**Task description:** Output nothing but the lines from the first line of the listing below through the line containing "- [ ] **セキュリティ・透明性の確保**", printed exactly and free of pictures.
======
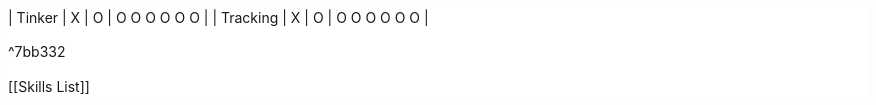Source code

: | Tinker                | X   | O   | O   O   O   O   O   O |
| Tracking              | X   | O   | O   O   O   O   O   O |

^7bb332




[[Skills List]]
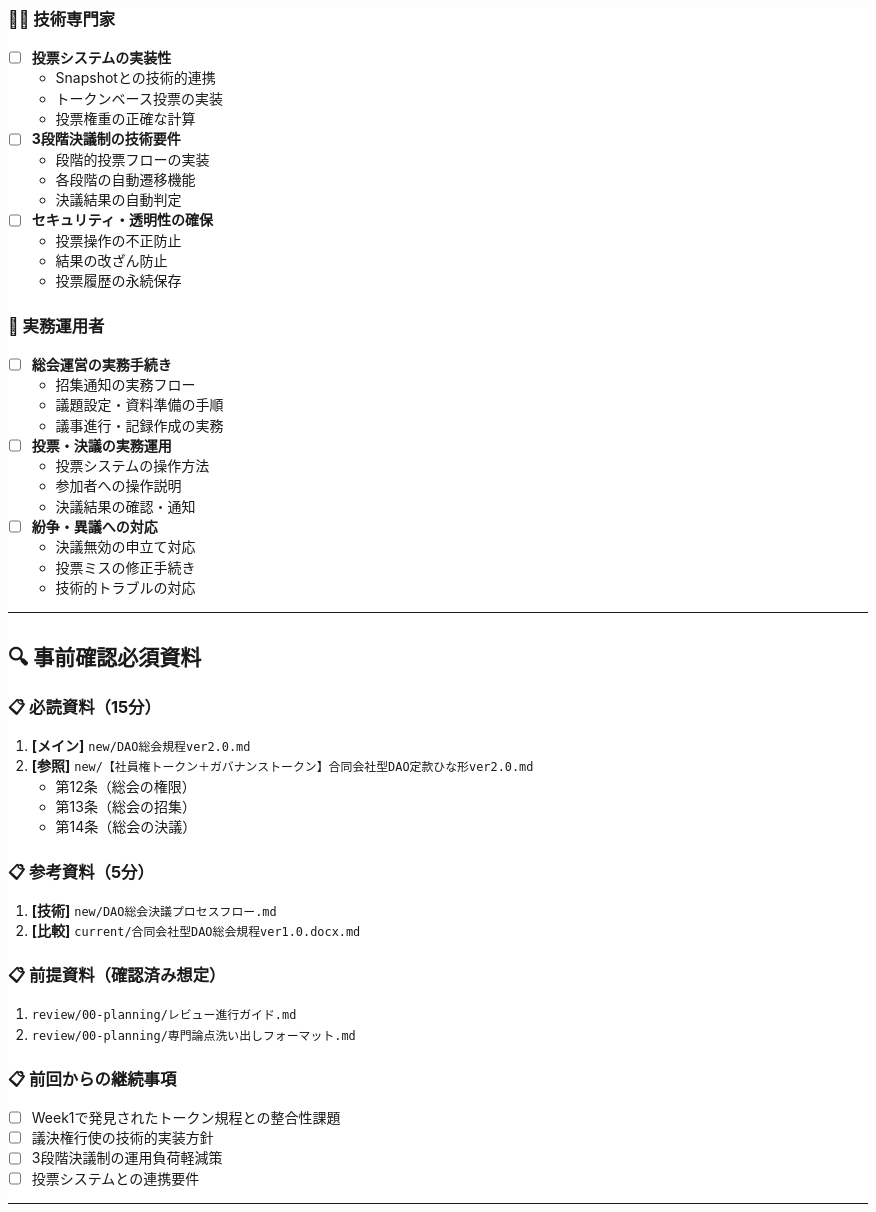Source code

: ### 👨‍💻 技術専門家
- [ ] **投票システムの実装性**
  - Snapshotとの技術的連携
  - トークンベース投票の実装
  - 投票権重の正確な計算
- [ ] **3段階決議制の技術要件**
  - 段階的投票フローの実装
  - 各段階の自動遷移機能
  - 決議結果の自動判定
- [ ] **セキュリティ・透明性の確保**
  - 投票操作の不正防止
  - 結果の改ざん防止
  - 投票履歴の永続保存

### 👥 実務運用者
- [ ] **総会運営の実務手続き**
  - 招集通知の実務フロー
  - 議題設定・資料準備の手順
  - 議事進行・記録作成の実務
- [ ] **投票・決議の実務運用**
  - 投票システムの操作方法
  - 参加者への操作説明
  - 決議結果の確認・通知
- [ ] **紛争・異議への対応**
  - 決議無効の申立て対応
  - 投票ミスの修正手続き
  - 技術的トラブルの対応

---

## 🔍 事前確認必須資料

### 📋 必読資料（15分）
1. **[メイン]** `new/DAO総会規程ver2.0.md`
2. **[参照]** `new/【社員権トークン＋ガバナンストークン】合同会社型DAO定款ひな形ver2.0.md`
   - 第12条（総会の権限）
   - 第13条（総会の招集）
   - 第14条（総会の決議）

### 📋 参考資料（5分）
1. **[技術]** `new/DAO総会決議プロセスフロー.md`
2. **[比較]** `current/合同会社型DAO総会規程ver1.0.docx.md`

### 📋 前提資料（確認済み想定）
1. `review/00-planning/レビュー進行ガイド.md`
2. `review/00-planning/専門論点洗い出しフォーマット.md`

### 📋 前回からの継続事項
- [ ] Week1で発見されたトークン規程との整合性課題
- [ ] 議決権行使の技術的実装方針
- [ ] 3段階決議制の運用負荷軽減策
- [ ] 投票システムとの連携要件

---
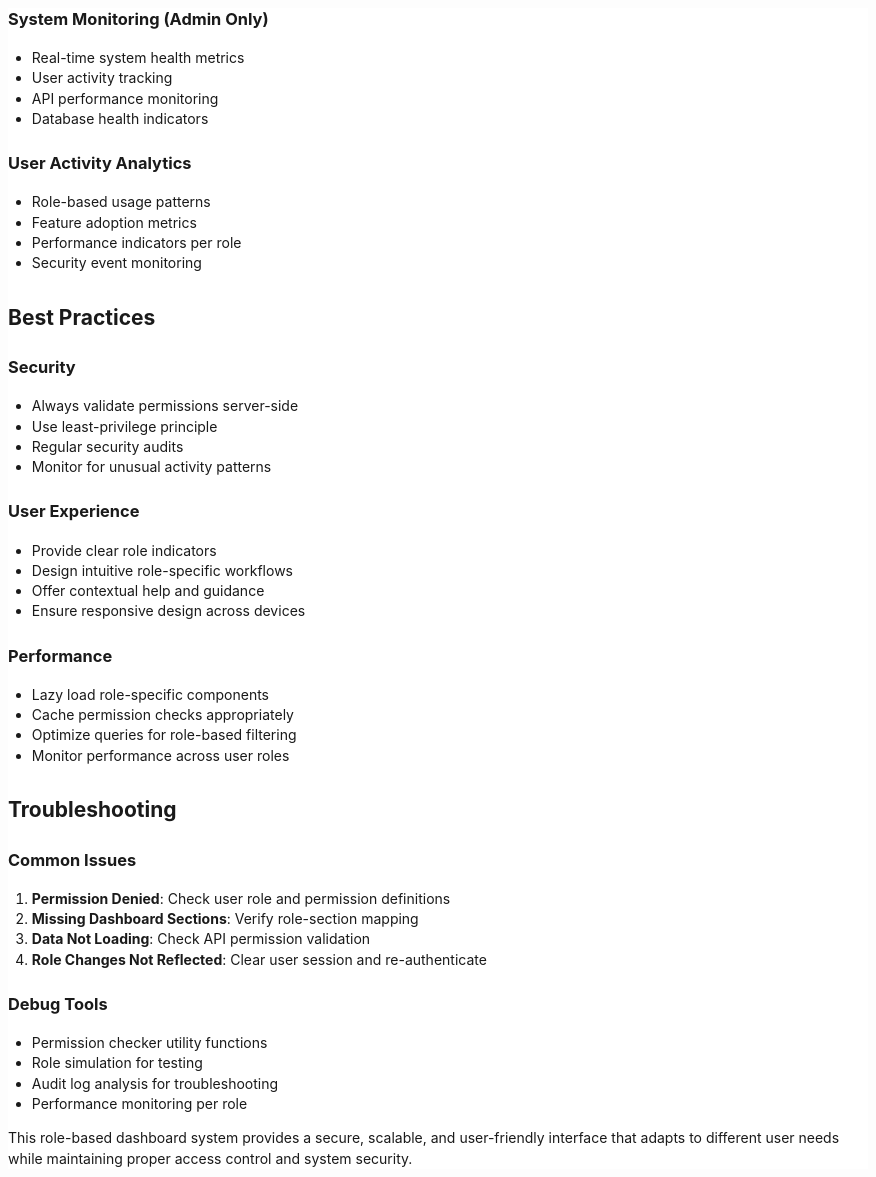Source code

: ### System Monitoring (Admin Only)
- Real-time system health metrics
- User activity tracking
- API performance monitoring
- Database health indicators

### User Activity Analytics
- Role-based usage patterns
- Feature adoption metrics
- Performance indicators per role
- Security event monitoring

## Best Practices

### Security
- Always validate permissions server-side
- Use least-privilege principle
- Regular security audits
- Monitor for unusual activity patterns

### User Experience
- Provide clear role indicators
- Design intuitive role-specific workflows
- Offer contextual help and guidance
- Ensure responsive design across devices

### Performance
- Lazy load role-specific components
- Cache permission checks appropriately
- Optimize queries for role-based filtering
- Monitor performance across user roles

## Troubleshooting

### Common Issues
1. **Permission Denied**: Check user role and permission definitions
2. **Missing Dashboard Sections**: Verify role-section mapping
3. **Data Not Loading**: Check API permission validation
4. **Role Changes Not Reflected**: Clear user session and re-authenticate

### Debug Tools
- Permission checker utility functions
- Role simulation for testing
- Audit log analysis for troubleshooting
- Performance monitoring per role

This role-based dashboard system provides a secure, scalable, and user-friendly interface that adapts to different user needs while maintaining proper access control and system security.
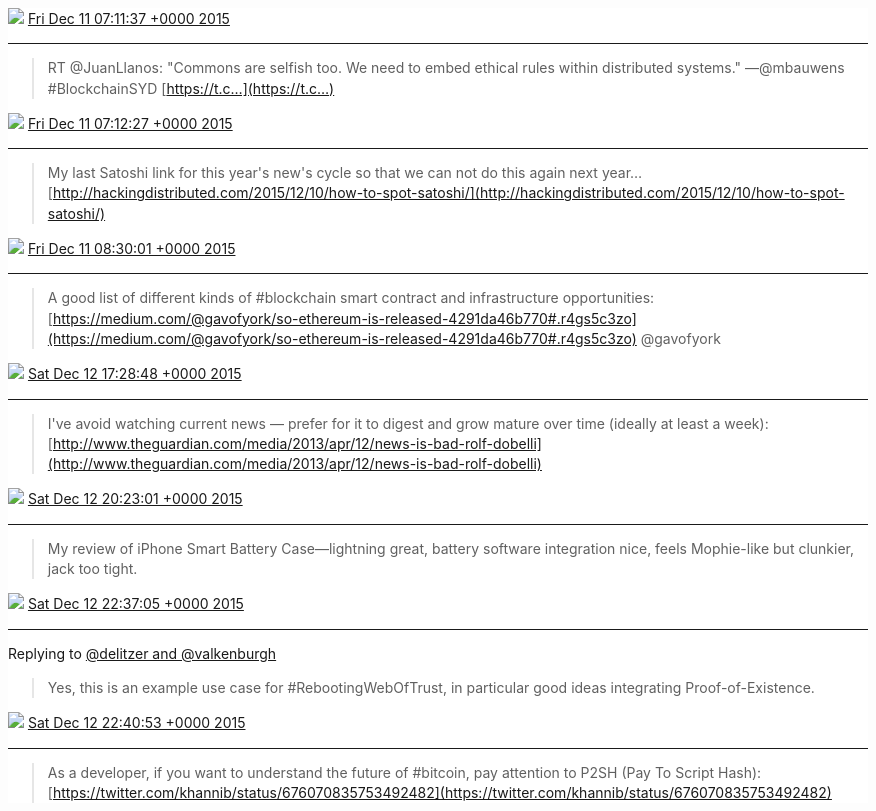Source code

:<img src="{{ site.url }}{{ site.baseurl }}/assets/images/media/tweet.ico" width="30" /> [Fri Dec 11 07:11:37 +0000 2015](https://twitter.com/ChristopherA/status/675211318778068993)

----

> RT @JuanLlanos: "Commons are selfish too. We need to embed ethical rules within distributed systems." —@mbauwens #BlockchainSYD [https://t.c…](https://t.c…)

<img src="{{ site.url }}{{ site.baseurl }}/assets/images/media/tweet.ico" width="30" /> [Fri Dec 11 07:12:27 +0000 2015](https://twitter.com/ChristopherA/status/675211526366720001)

----

> My last Satoshi link for this year's new's cycle so that we can not do this again next year… [http://hackingdistributed.com/2015/12/10/how-to-spot-satoshi/](http://hackingdistributed.com/2015/12/10/how-to-spot-satoshi/)

<img src="{{ site.url }}{{ site.baseurl }}/assets/images/media/tweet.ico" width="30" /> [Fri Dec 11 08:30:01 +0000 2015](https://twitter.com/ChristopherA/status/675231046619787264)

----

> A good list of different kinds of #blockchain smart contract and infrastructure opportunities: [https://medium.com/@gavofyork/so-ethereum-is-released-4291da46b770#.r4gs5c3zo](https://medium.com/@gavofyork/so-ethereum-is-released-4291da46b770#.r4gs5c3zo) @gavofyork

<img src="{{ site.url }}{{ site.baseurl }}/assets/images/media/tweet.ico" width="30" /> [Sat Dec 12 17:28:48 +0000 2015](https://twitter.com/ChristopherA/status/675729022588858368)

----

> I've avoid watching current news — prefer for it to digest and grow mature over time (ideally at least a week): [http://www.theguardian.com/media/2013/apr/12/news-is-bad-rolf-dobelli](http://www.theguardian.com/media/2013/apr/12/news-is-bad-rolf-dobelli)

<img src="{{ site.url }}{{ site.baseurl }}/assets/images/media/tweet.ico" width="30" /> [Sat Dec 12 20:23:01 +0000 2015](https://twitter.com/ChristopherA/status/675772868769132545)

----

> My review of iPhone Smart Battery Case—lightning great, battery software integration nice, feels Mophie-like but clunkier, jack too tight.

<img src="{{ site.url }}{{ site.baseurl }}/assets/images/media/tweet.ico" width="30" /> [Sat Dec 12 22:37:05 +0000 2015](https://twitter.com/ChristopherA/status/675806608220291072)

----

Replying to [@delitzer and @valkenburgh](https://twitter.com/delitzer/status/675387291959844864)

> Yes, this is an example use case for #RebootingWebOfTrust, in particular good ideas integrating Proof-of-Existence.

<img src="{{ site.url }}{{ site.baseurl }}/assets/images/media/tweet.ico" width="30" /> [Sat Dec 12 22:40:53 +0000 2015](https://twitter.com/ChristopherA/status/675807563519295489)

----

> As a developer, if you want to understand the future of #bitcoin, pay attention to P2SH (Pay To Script Hash): [https://twitter.com/khannib/status/676070835753492482](https://twitter.com/khannib/status/676070835753492482)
======
**Response:**
Source code

: | Tinker                | X   | O   | O   O   O   O   O   O |
| Tracking              | X   | O   | O   O   O   O   O   O |

^7bb332




[[Skills List]]
Source code

: ### 👨‍💻 技術専門家
- [ ] **投票システムの実装性**
  - Snapshotとの技術的連携
  - トークンベース投票の実装
  - 投票権重の正確な計算
- [ ] **3段階決議制の技術要件**
  - 段階的投票フローの実装
  - 各段階の自動遷移機能
  - 決議結果の自動判定
- [ ] **セキュリティ・透明性の確保**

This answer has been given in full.